**INPUT RECORDS**
>>>

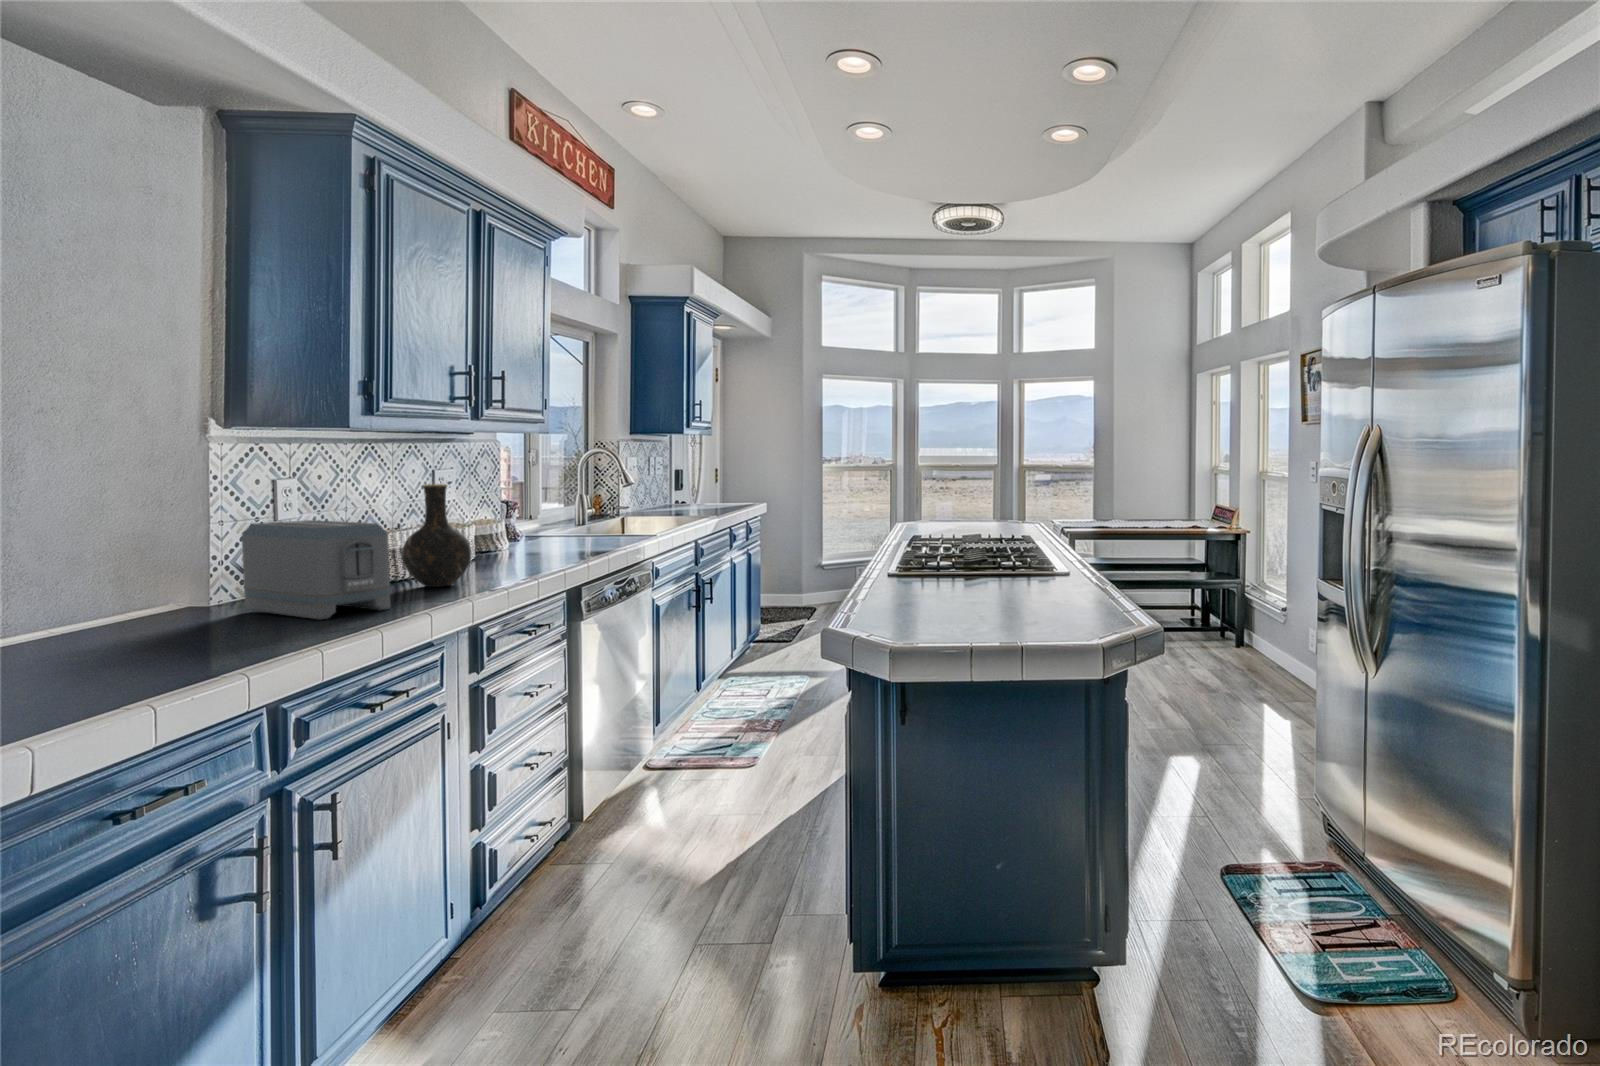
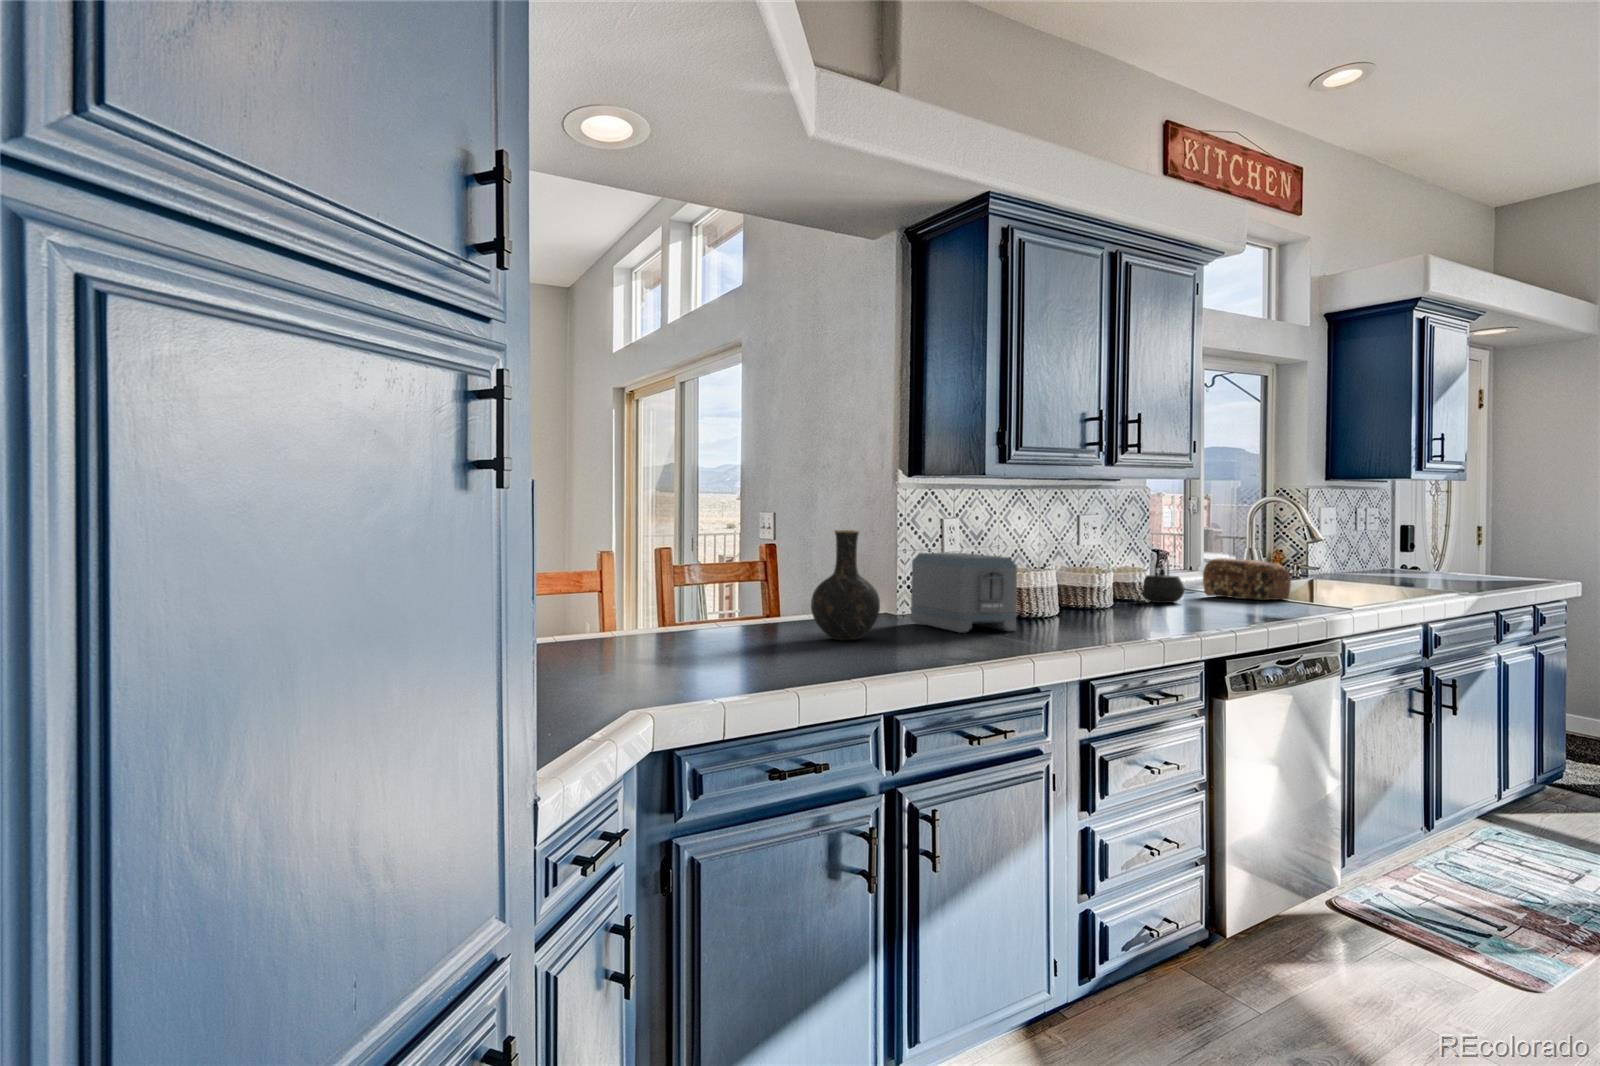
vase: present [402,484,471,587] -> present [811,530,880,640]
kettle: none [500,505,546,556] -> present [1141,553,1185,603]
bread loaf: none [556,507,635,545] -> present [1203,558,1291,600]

<<<
>>>

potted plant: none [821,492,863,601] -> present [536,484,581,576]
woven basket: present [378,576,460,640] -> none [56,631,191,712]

<<<

**ACTIVITY**
Search the entries for the word "none", then gather every line that has it.

**ANSWER SECTION**
kettle: none [500,505,546,556] -> present [1141,553,1185,603]
bread loaf: none [556,507,635,545] -> present [1203,558,1291,600]
potted plant: none [821,492,863,601] -> present [536,484,581,576]
woven basket: present [378,576,460,640] -> none [56,631,191,712]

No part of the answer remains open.